Laboratory of Neurobiology, Department of Biology, Northeastern University, 360 Huntington Ave, Boston, MA, 02115, USA.
J Comp Physiol A Neuroethol Sens Neural Behav Physiol. 2024 May;210(3):443-458. doi: 10.1007/s00359-023-01664-4. Epub 2023 Sep 13.
Signal analysis plays a preeminent role in neuroethological research. Traditionally, signal identification has been based on pre-defined signal (sub-)types, thus being subject to the investigator's bias. To address this deficiency, we have developed a supervised learning algorithm for the detection of subtypes of chirps-frequency/amplitude modulations of the electric organ discharge that are generated predominantly during electric interactions of individuals of the weakly electric fish Apteronotus leptorhynchus. This machine learning paradigm can learn, from a 'ground truth' data set, a function that assigns proper outputs (here: time instances of chirps and associated chirp types) to inputs (here: time-series frequency and amplitude data). By employing this artificial intelligence approach, we have validated previous classifications of chirps into different types and shown that further differentiation into subtypes is possible. This demonstration of its superiority compared to traditional methods might serve as proof-of-principle of the suitability of the supervised machine learning paradigm for a broad range of signals to be analyzed in neuroethology.

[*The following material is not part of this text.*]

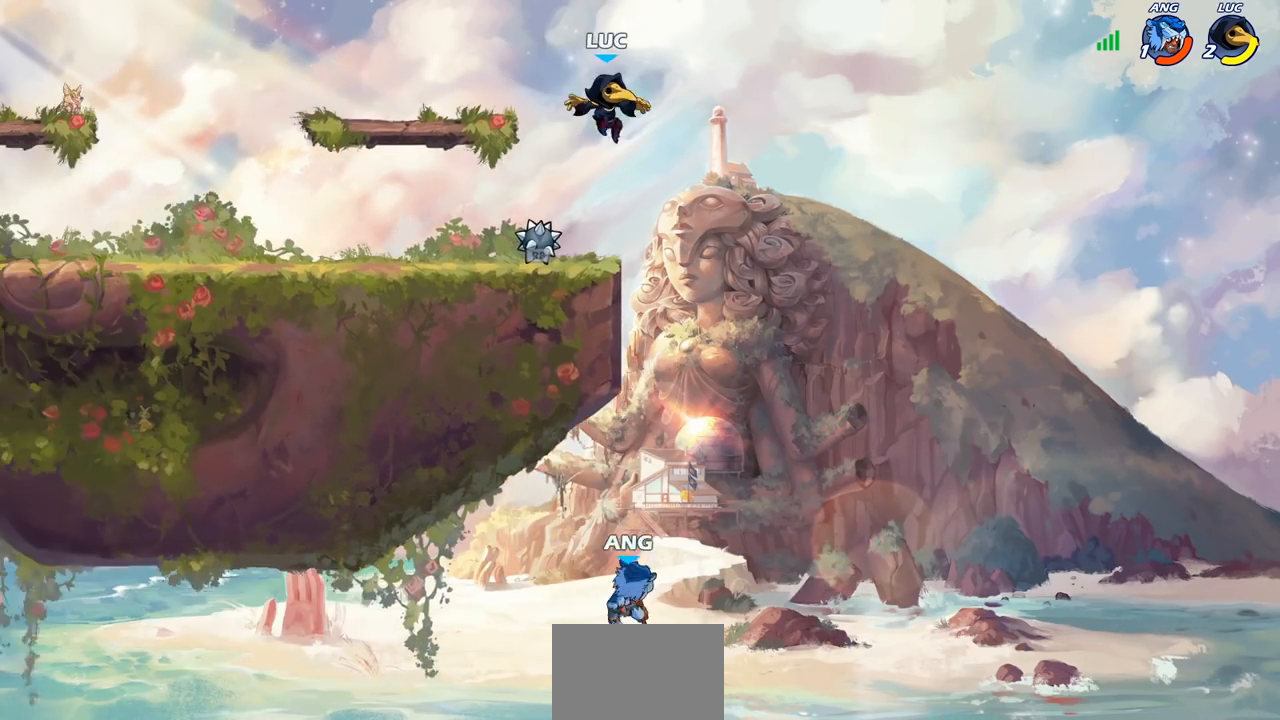
{"buttons": [], "left_stick": "center", "right_stick": "center", "events": [[250, "left_stick", "center"], [267, "R1", "down"], [333, "CROSS", "down"], [367, "R1", "up"], [467, "CROSS", "up"]]}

信号分析在神经生态学研究中起着突出的作用。传统上,信号识别是基于预先定义的信号(子)类型的,因此受到研究人员的偏见。为了解决这个缺陷,我们开发了一种监督学习算法,用于检测电鳗放电的啁啾频率/幅度调制的亚类型,这些亚类型主要是在个体之间的电相互作用中产生的弱电鱼 Apteronotus leptorhynchus。这种机器学习范例可以从“真实数据”集中学习一个函数,该函数将适当的输出(此处:啁啾的时间实例和相关的啁啾类型)分配给输入(此处:时间序列频率和幅度数据)。通过采用这种人工智能方法,我们验证了以前对啁啾进行的不同类型的分类,并表明进一步进行亚型分化是可能的。与传统方法相比,该方法的优越性证明了监督机器学习范例适用于神经生态学中广泛的信号分析。